3.2 Assumption 2: That “representative samples” from the population of 
Benford-suitable datasets are well-defined. 

BL-based hypothesis tests are not randomly controlled. Generally, datasets of interest 
(such as financial reports) pre-exist. The test model (per Assumption 1) seems to be: 
Compare the dataset at hand with datasets we might expect to have obtained if it we had 
taken true, representative samples from the population of Benford-suitable datasets. But 
these “representative samples” are not well defined. 

First, the population of all Benford-suitable datasets is infinite. It includes every set of 
Benford-suitable numbers in any context, past, present, or future, that might ever be 
generated. What could serve as the sampling frame? Also: Does the population being 
sampled consist of numbers as actually recorded (as implied in suitability guideline (a)) 
or to magnitudes as generated (as implied in guideline (c)) — regardless of whether 
anyone records them?

TASK REQUIREMENTS:
Reproduce word for word the part of the passage on Benford's law testing that opens with the words containing "BL-based hypothesis tests" and closes with "not well defined.".

SOURCE MATERIAL:

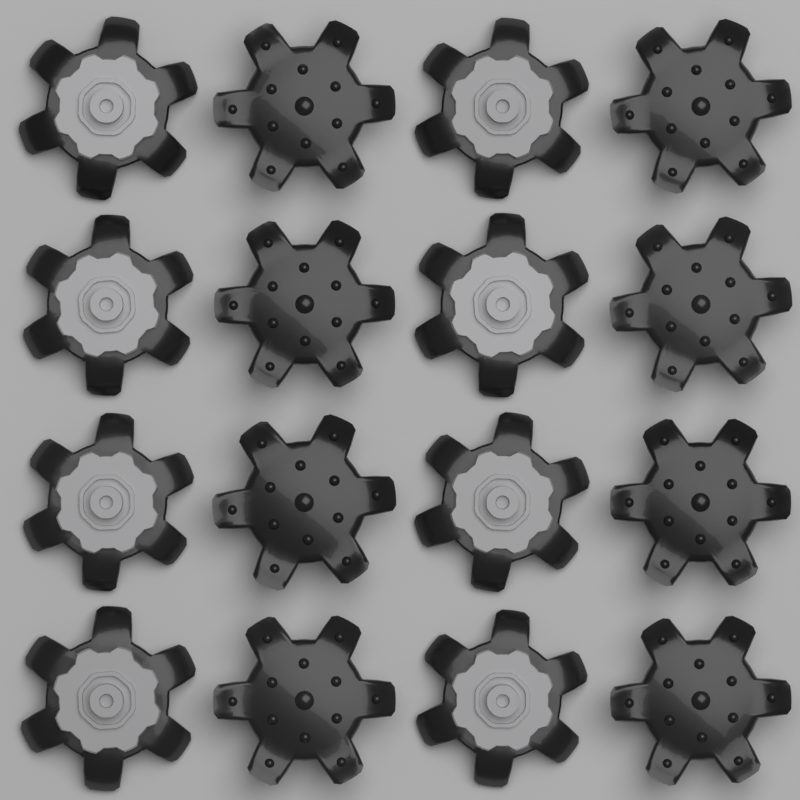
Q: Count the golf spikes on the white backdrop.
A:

OUTPUT BELOW:
BL-based hypothesis tests are not randomly controlled. Generally, datasets of interest 
(such as financial reports) pre-exist. The test model (per Assumption 1) seems to be: 
Compare the dataset at hand with datasets we might expect to have obtained if it we had 
taken true, representative samples from the population of Benford-suitable datasets. But 
these “representative samples” are not well defined.